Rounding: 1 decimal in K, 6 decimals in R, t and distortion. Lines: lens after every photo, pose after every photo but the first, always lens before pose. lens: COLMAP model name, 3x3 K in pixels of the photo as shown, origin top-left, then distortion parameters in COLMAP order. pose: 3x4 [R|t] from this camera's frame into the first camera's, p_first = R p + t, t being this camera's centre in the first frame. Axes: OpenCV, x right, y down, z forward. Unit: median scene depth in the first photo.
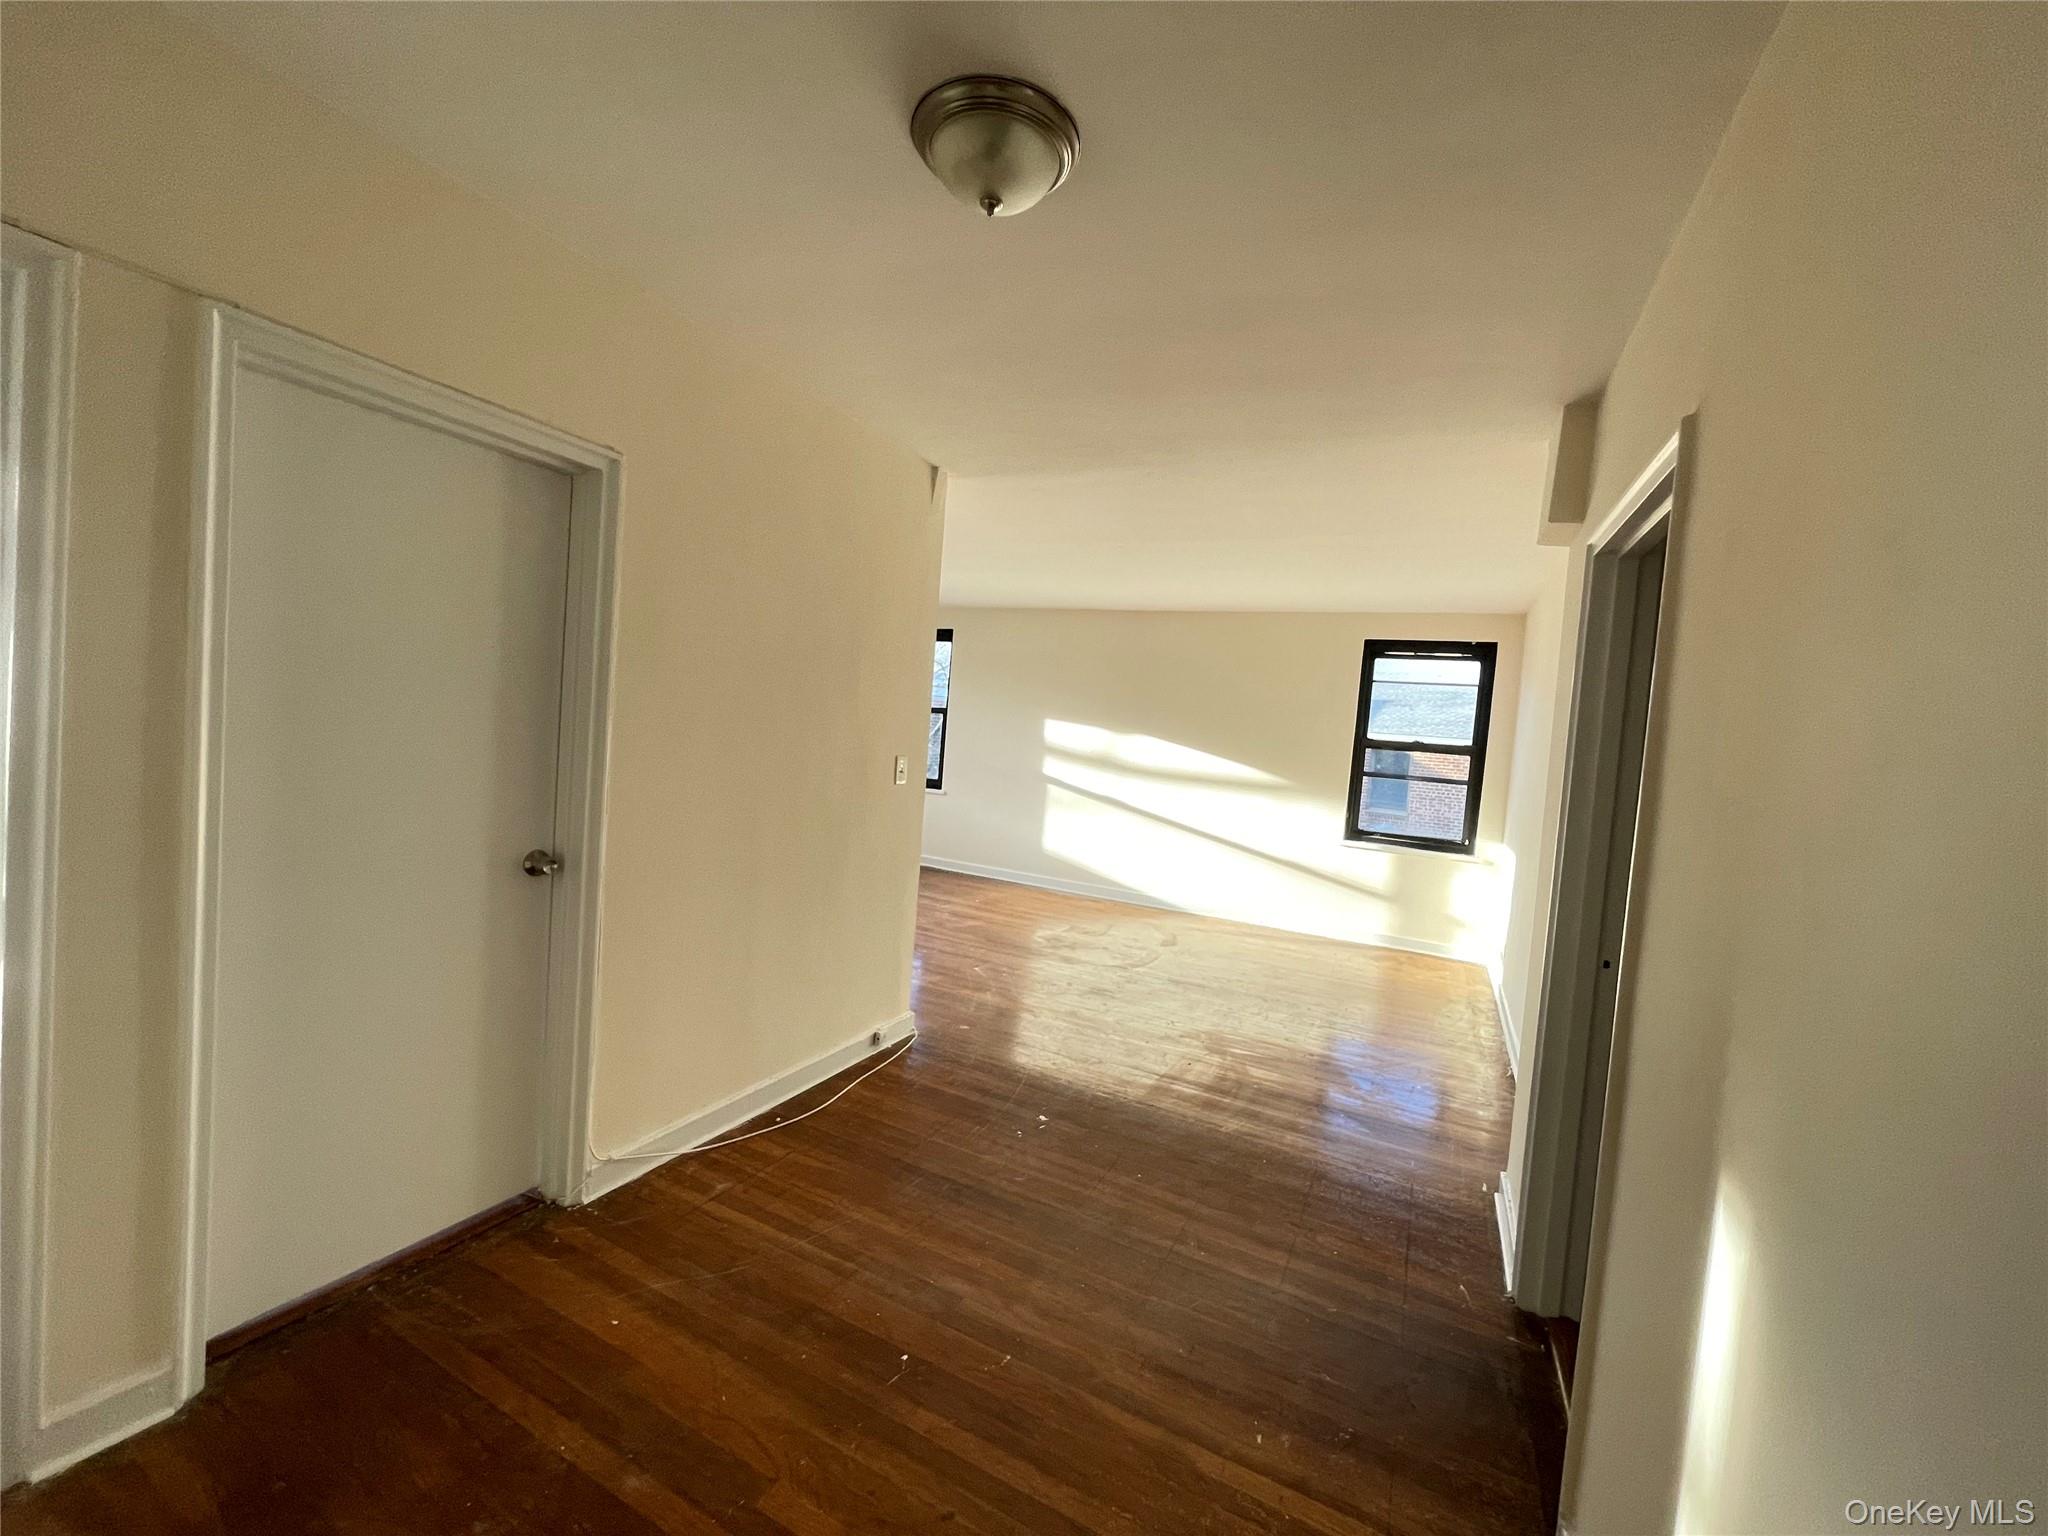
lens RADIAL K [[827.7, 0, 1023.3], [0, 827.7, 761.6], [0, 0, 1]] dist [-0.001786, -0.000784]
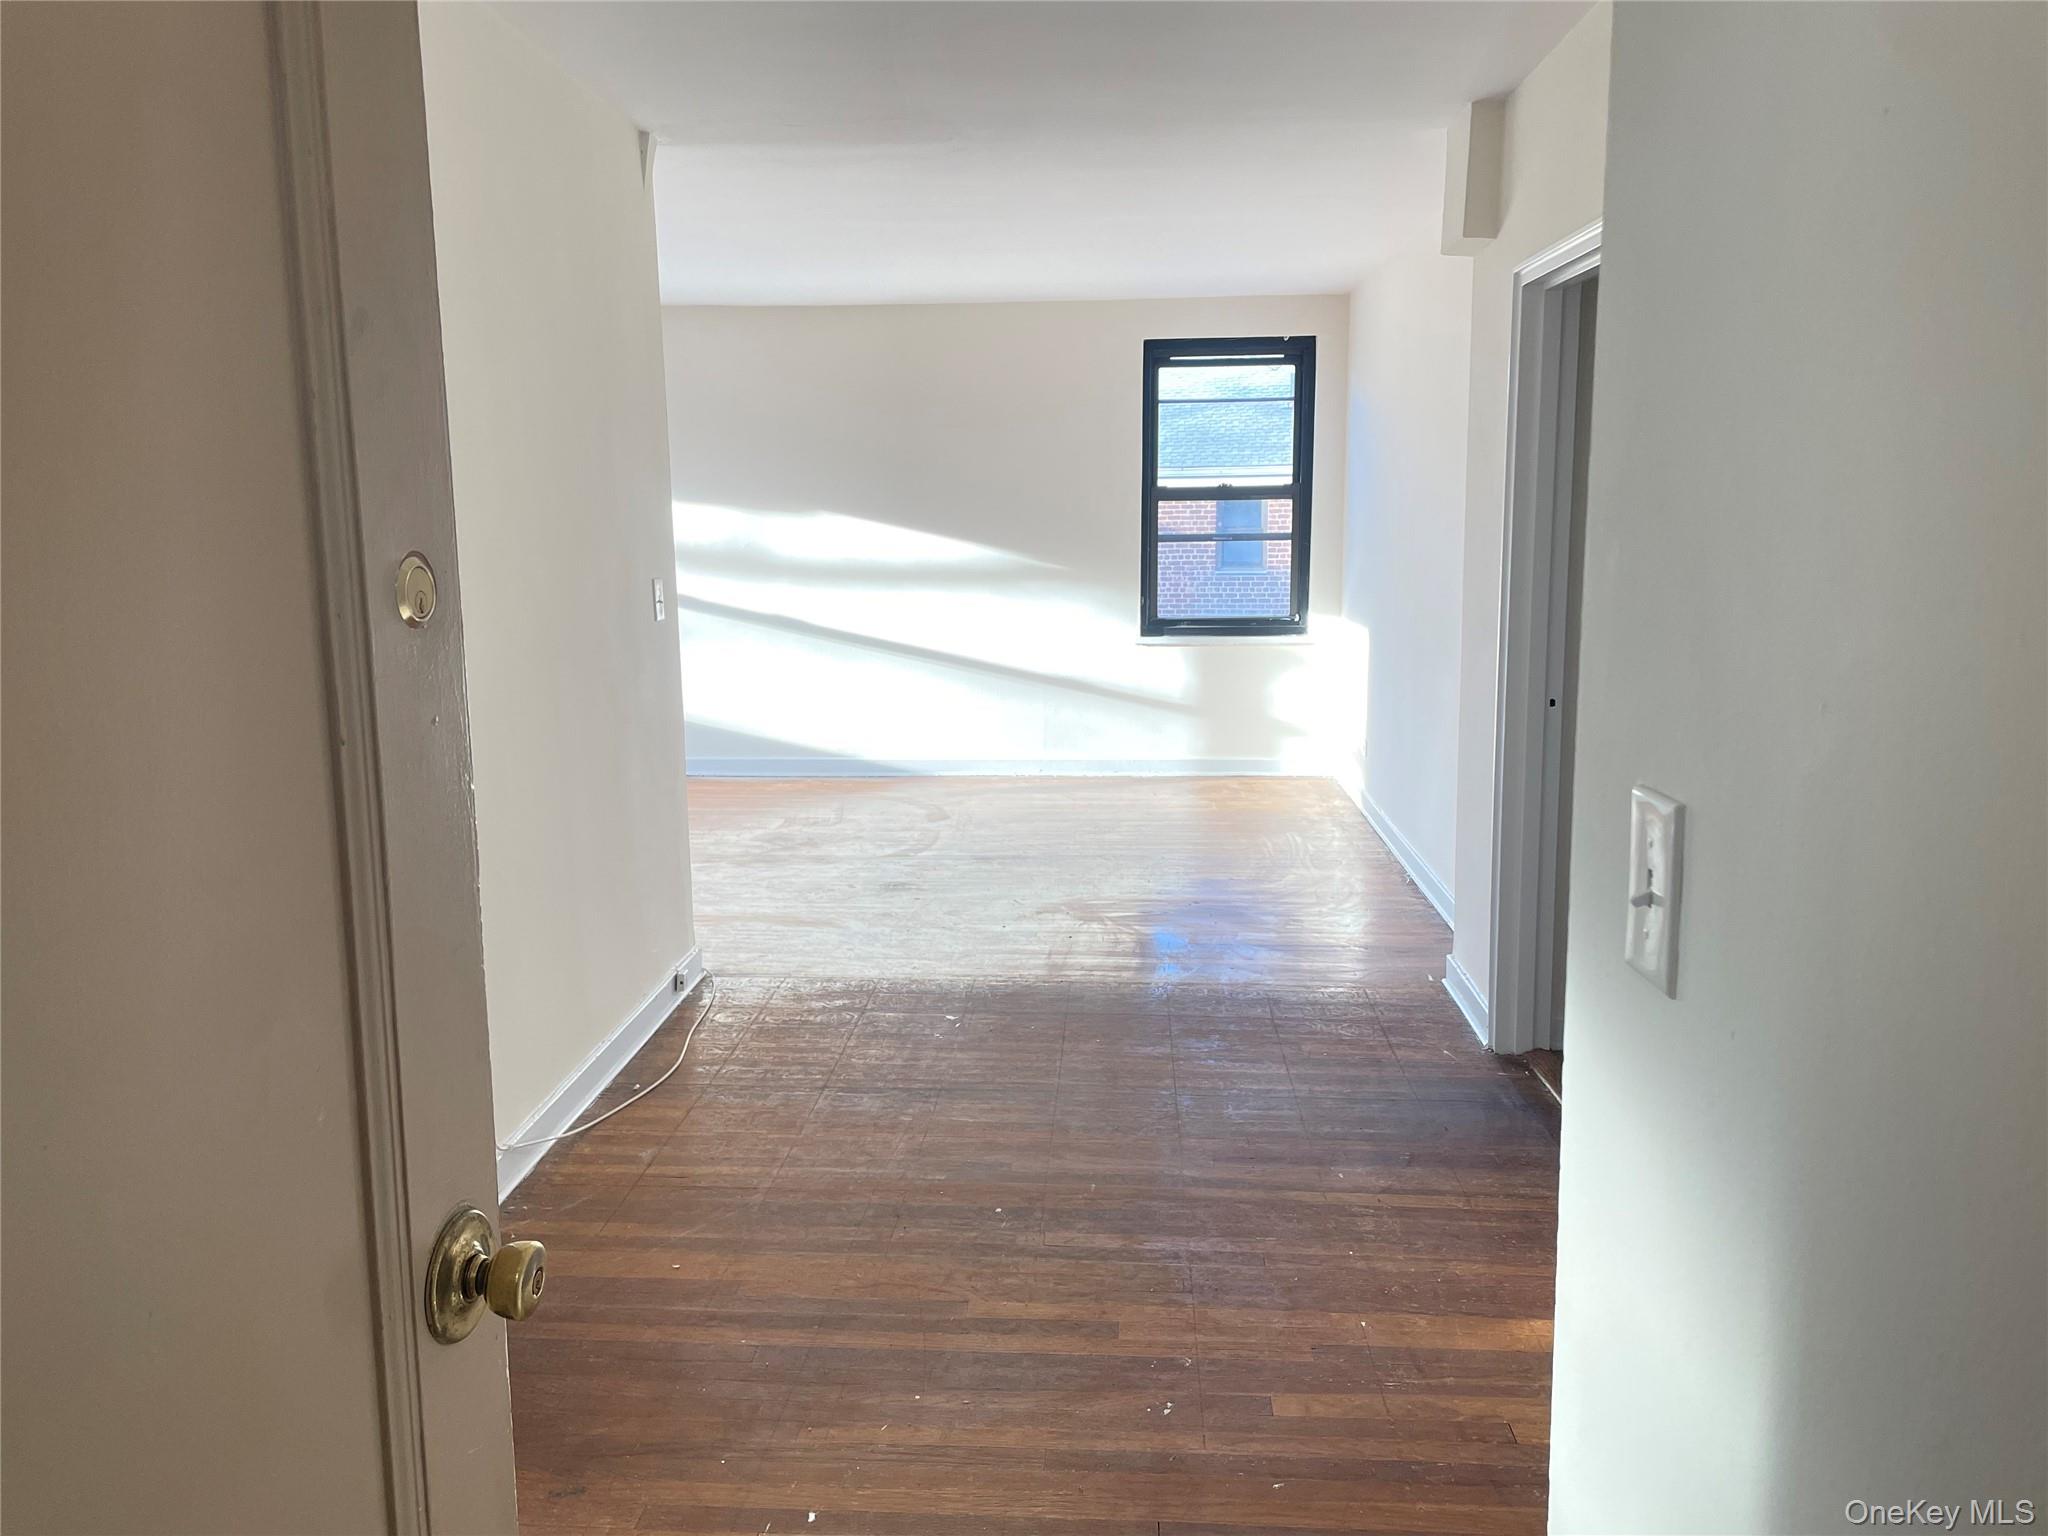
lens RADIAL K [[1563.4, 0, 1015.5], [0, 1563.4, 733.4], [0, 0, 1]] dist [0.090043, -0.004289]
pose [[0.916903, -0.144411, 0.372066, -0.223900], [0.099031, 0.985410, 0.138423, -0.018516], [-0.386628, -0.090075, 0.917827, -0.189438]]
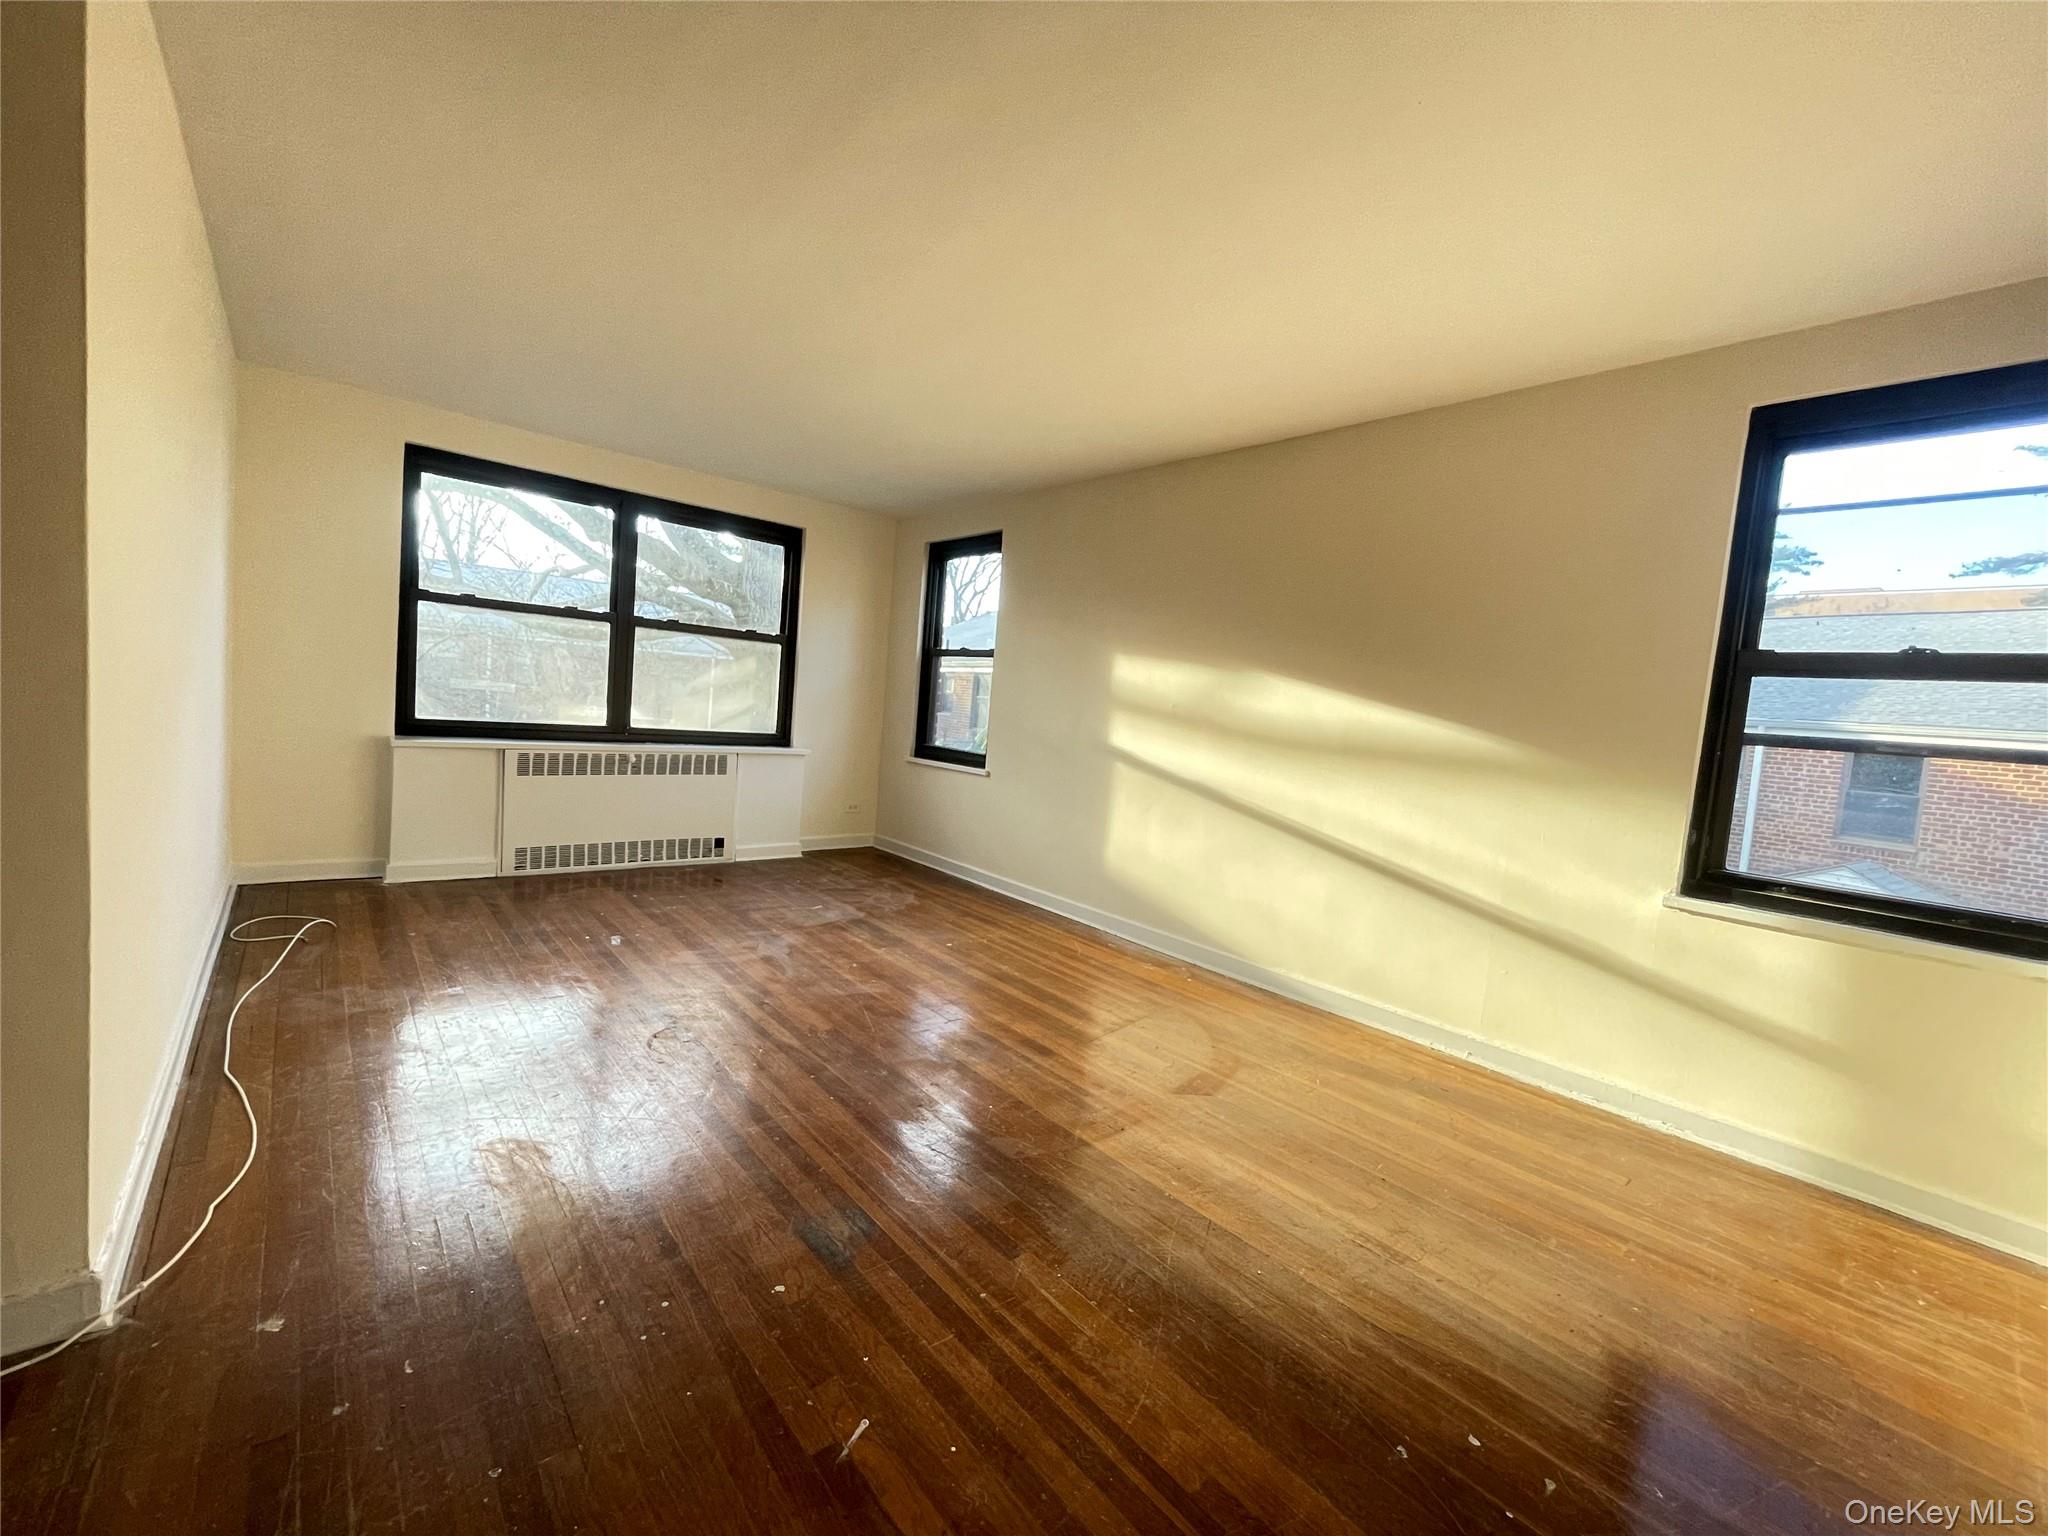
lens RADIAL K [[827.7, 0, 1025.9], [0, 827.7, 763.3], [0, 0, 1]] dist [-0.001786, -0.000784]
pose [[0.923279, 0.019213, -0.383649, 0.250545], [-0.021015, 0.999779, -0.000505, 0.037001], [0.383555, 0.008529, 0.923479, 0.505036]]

· · ·

=== REQUIRED ACTION ===
Reproduce every line of the items above without changing a character, leaving out the pictures.

=== RESPONSE BELOW ===
Rounding: 1 decimal in K, 6 decimals in R, t and distortion. Lines: lens after every photo, pose after every photo but the first, always lens before pose. lens: COLMAP model name, 3x3 K in pixels of the photo as shown, origin top-left, then distortion parameters in COLMAP order. pose: 3x4 [R|t] from this camera's frame into the first camera's, p_first = R p + t, t being this camera's centre in the first frame. Axes: OpenCV, x right, y down, z forward. Unit: median scene depth in the first photo.
lens RADIAL K [[827.7, 0, 1023.3], [0, 827.7, 761.6], [0, 0, 1]] dist [-0.001786, -0.000784]
lens RADIAL K [[1563.4, 0, 1015.5], [0, 1563.4, 733.4], [0, 0, 1]] dist [0.090043, -0.004289]
pose [[0.916903, -0.144411, 0.372066, -0.223900], [0.099031, 0.985410, 0.138423, -0.018516], [-0.386628, -0.090075, 0.917827, -0.189438]]
lens RADIAL K [[827.7, 0, 1025.9], [0, 827.7, 763.3], [0, 0, 1]] dist [-0.001786, -0.000784]
pose [[0.923279, 0.019213, -0.383649, 0.250545], [-0.021015, 0.999779, -0.000505, 0.037001], [0.383555, 0.008529, 0.923479, 0.505036]]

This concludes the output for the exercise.